EC2, EBS are HIPAA-eligible services. However you need turn on EBS encryption, and run them on dedicated instance. The price tag for that is not small, may be overkill for a single instance/small system.
Regarding your questions:
- Should I need to do a block level encryption of the database storage.
If you run database on EC2 + EBS, then yes; and this is just one click on AWS.
If you use RDS (a managed service) then this is handled for you by AWS.
Note: only MySQL and Oracle are HIPAA-eligible RDS at the time of writing (Sept/2016). However you can run MS SQL Server on your HIPAA-eligible EC2 & EBS.
- Should I need to encrypt sensitive data before storing in the database.

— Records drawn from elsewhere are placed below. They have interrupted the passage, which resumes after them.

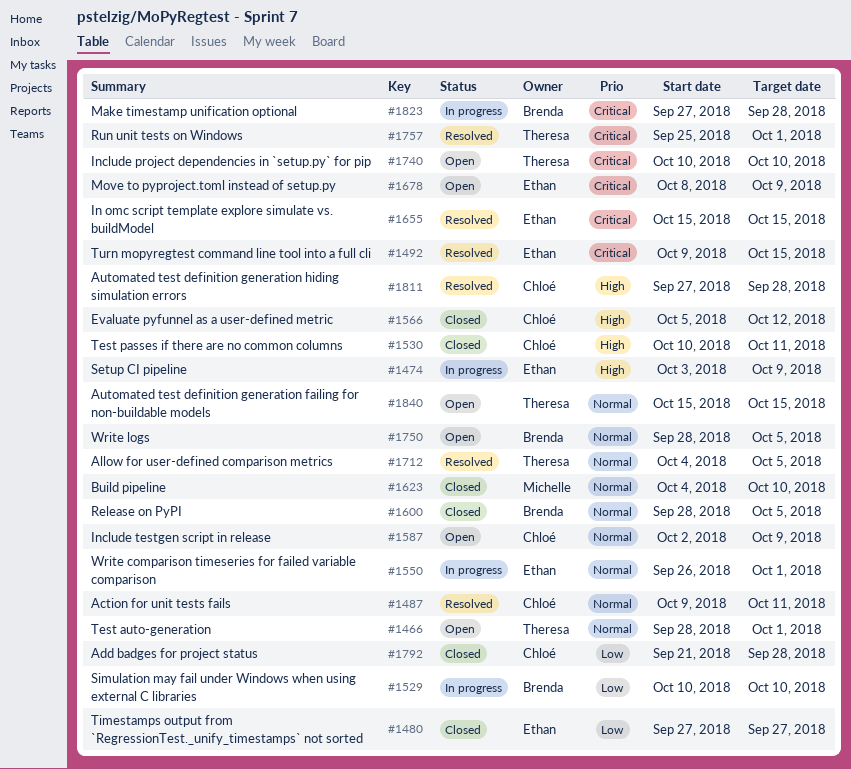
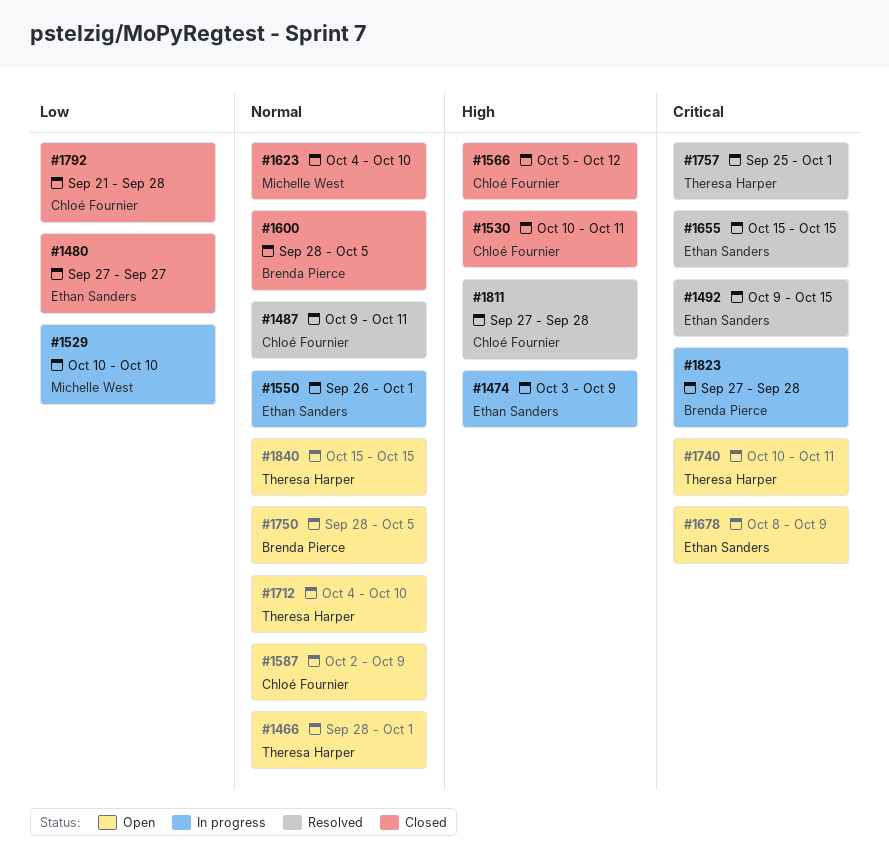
#1529, owner: Brenda Pierce -> Michelle West
#1712, status: Resolved -> Open
#1712, due: Oct 5 -> Oct 10
#1740, due: Oct 10 -> Oct 11

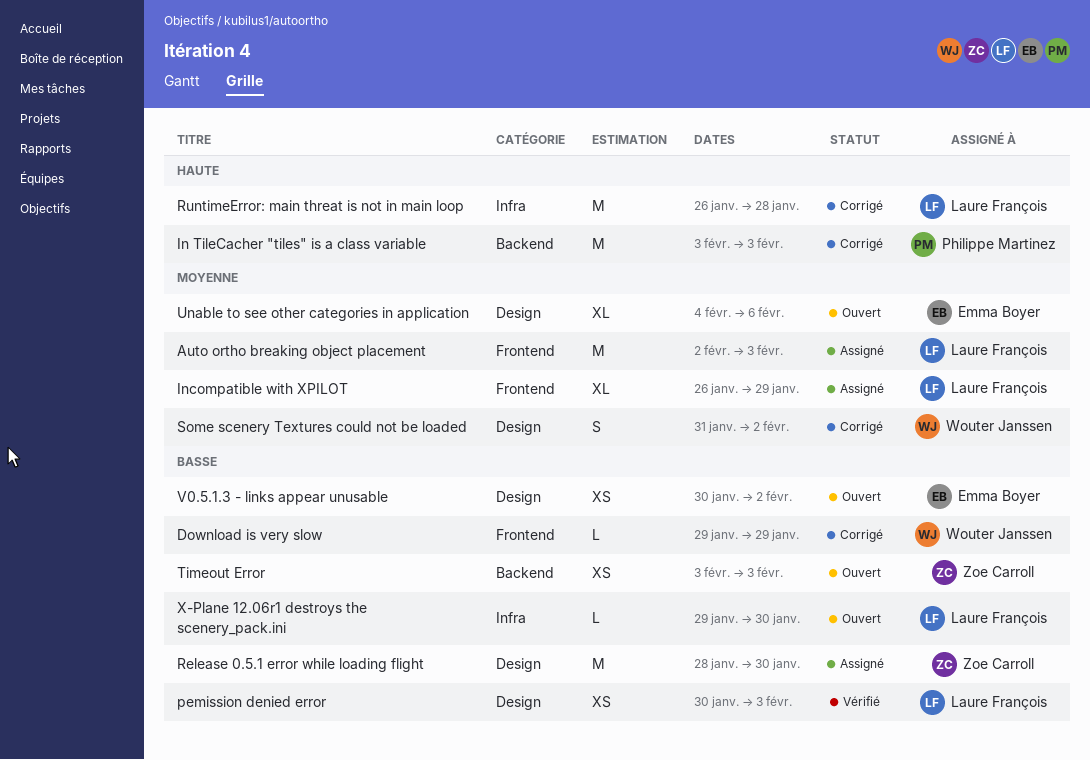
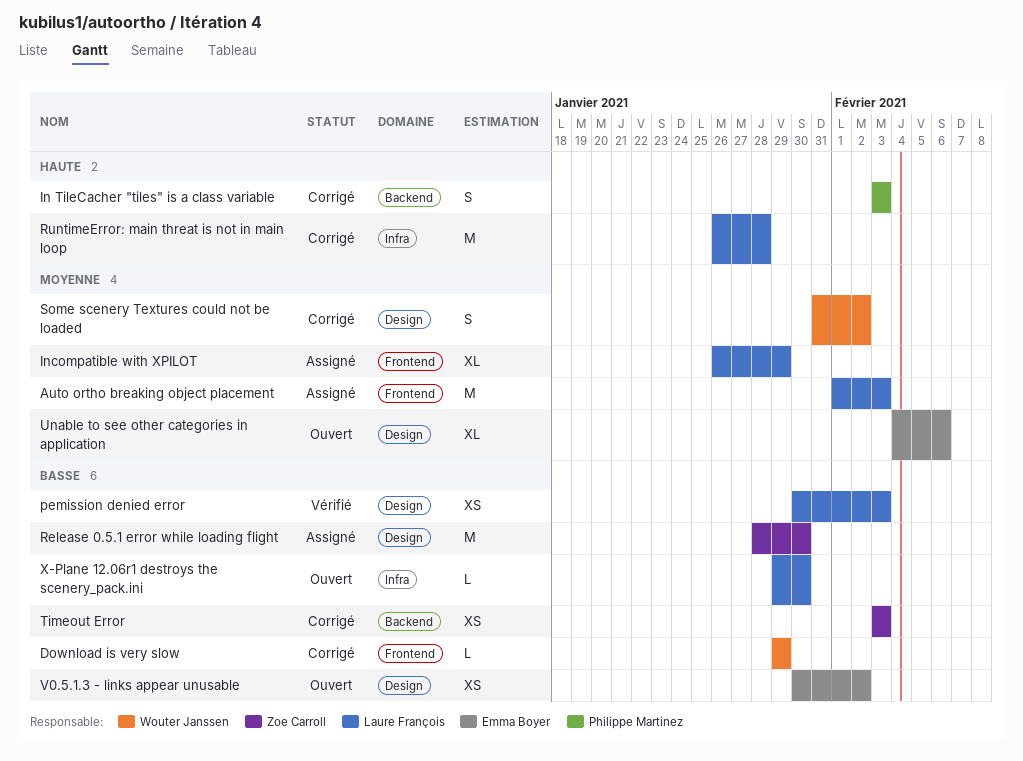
Auto ortho breaking object placement, start: Feb 2 -> Feb 1
In TileCacher "tiles" is a class variable, estimate: M -> S
Timeout Error, status: Ouvert -> Corrigé

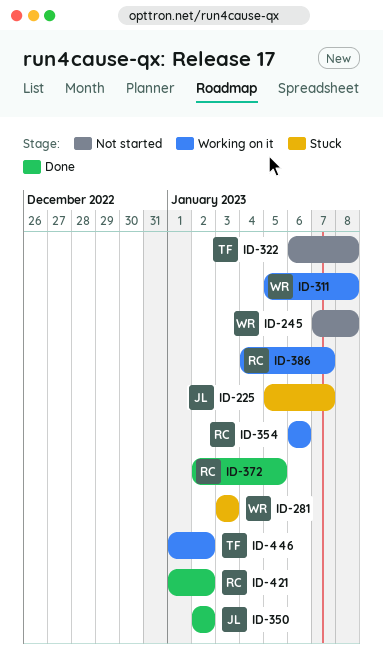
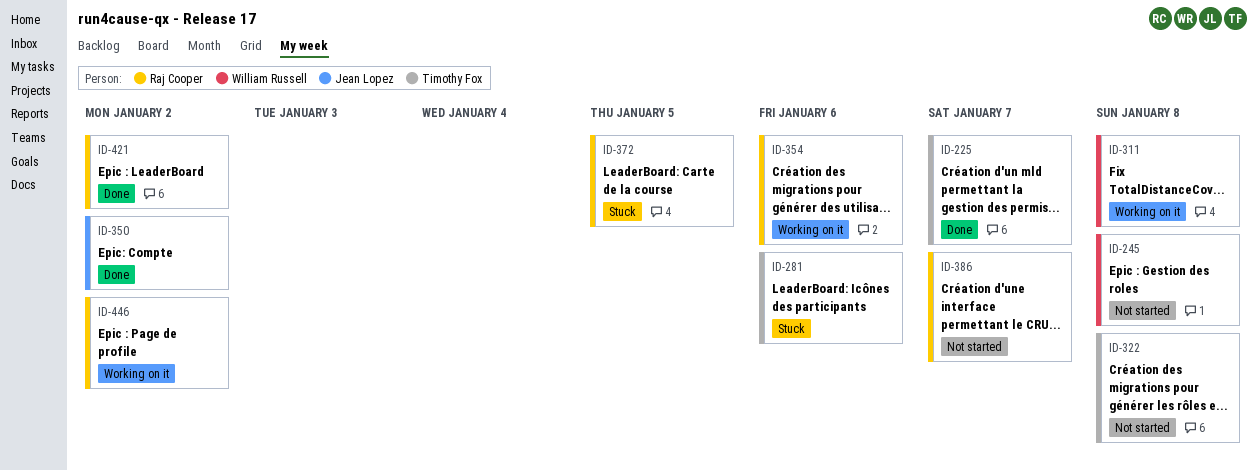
ID-225, status: Stuck -> Done
ID-225, owner: Jean Lopez -> Timothy Fox
ID-281, owner: William Russell -> Timothy Fox
ID-281, due: Jan 3 -> Jan 6
ID-372, status: Done -> Stuck
ID-386, status: Working on it -> Not started
ID-446, owner: Timothy Fox -> Raj Cooper

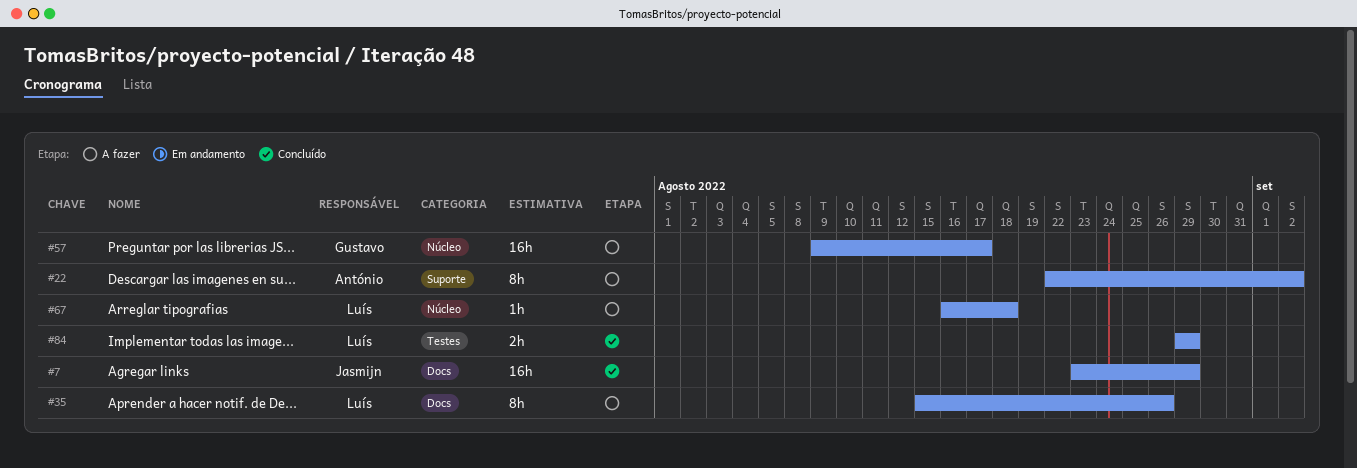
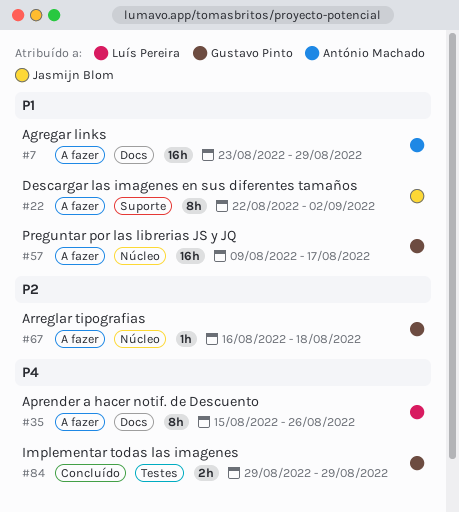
#7, status: Concluído -> A fazer
#7, owner: Jasmijn Blom -> António Machado
#22, owner: António Machado -> Jasmijn Blom
#67, owner: Luís Pereira -> Gustavo Pinto
#84, owner: Luís Pereira -> Gustavo Pinto

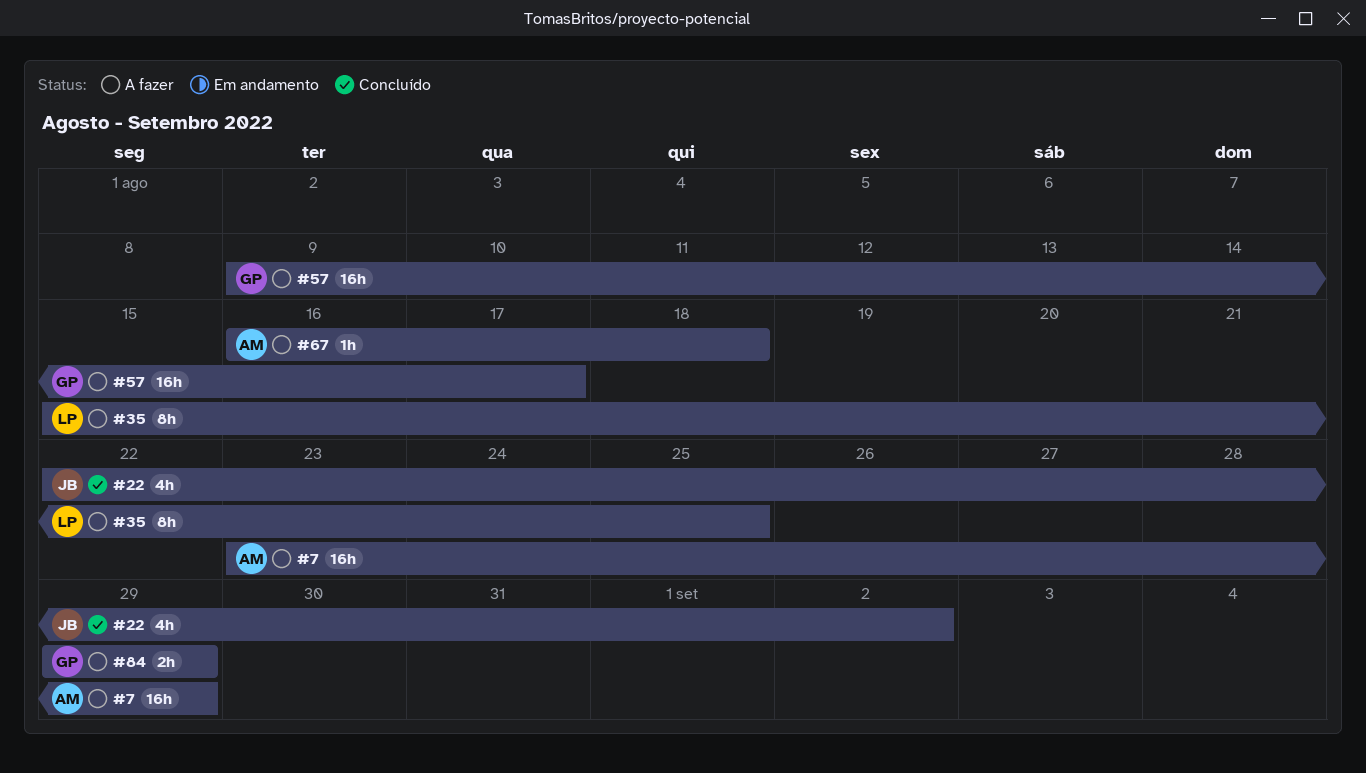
#22, status: A fazer -> Concluído
#22, estimate: 8h -> 4h
#35, due: Aug 26 -> Aug 25
#67, owner: Gustavo Pinto -> António Machado
#84, status: Concluído -> A fazer

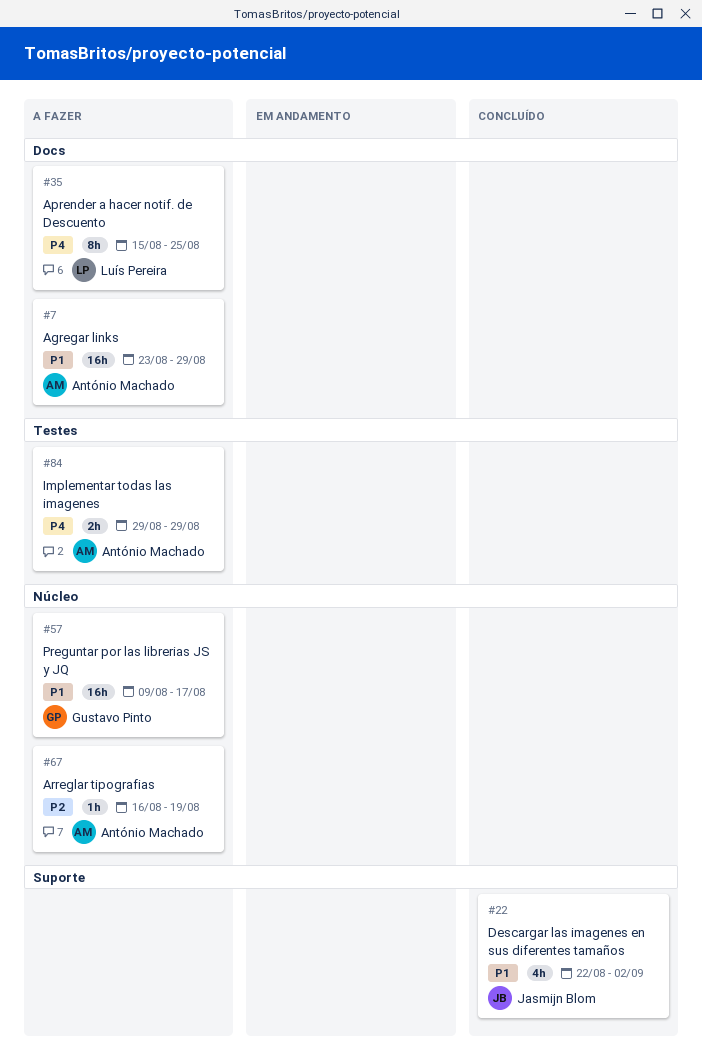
#67, due: Aug 18 -> Aug 19
#84, owner: Gustavo Pinto -> António Machado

Not really needed. I would say Yes only if you need this as an extra security layer, but it doesn't improve your HIPAA-compliance status.
- Best database software to handle with the encryption
It depends on your specific architecture. If you use encrypted EBS or RDS, then the encryption is already handled for you.
I would suggest to contact AWS support and get a BAA, then do a TCO calculation for entire solution before moving forward.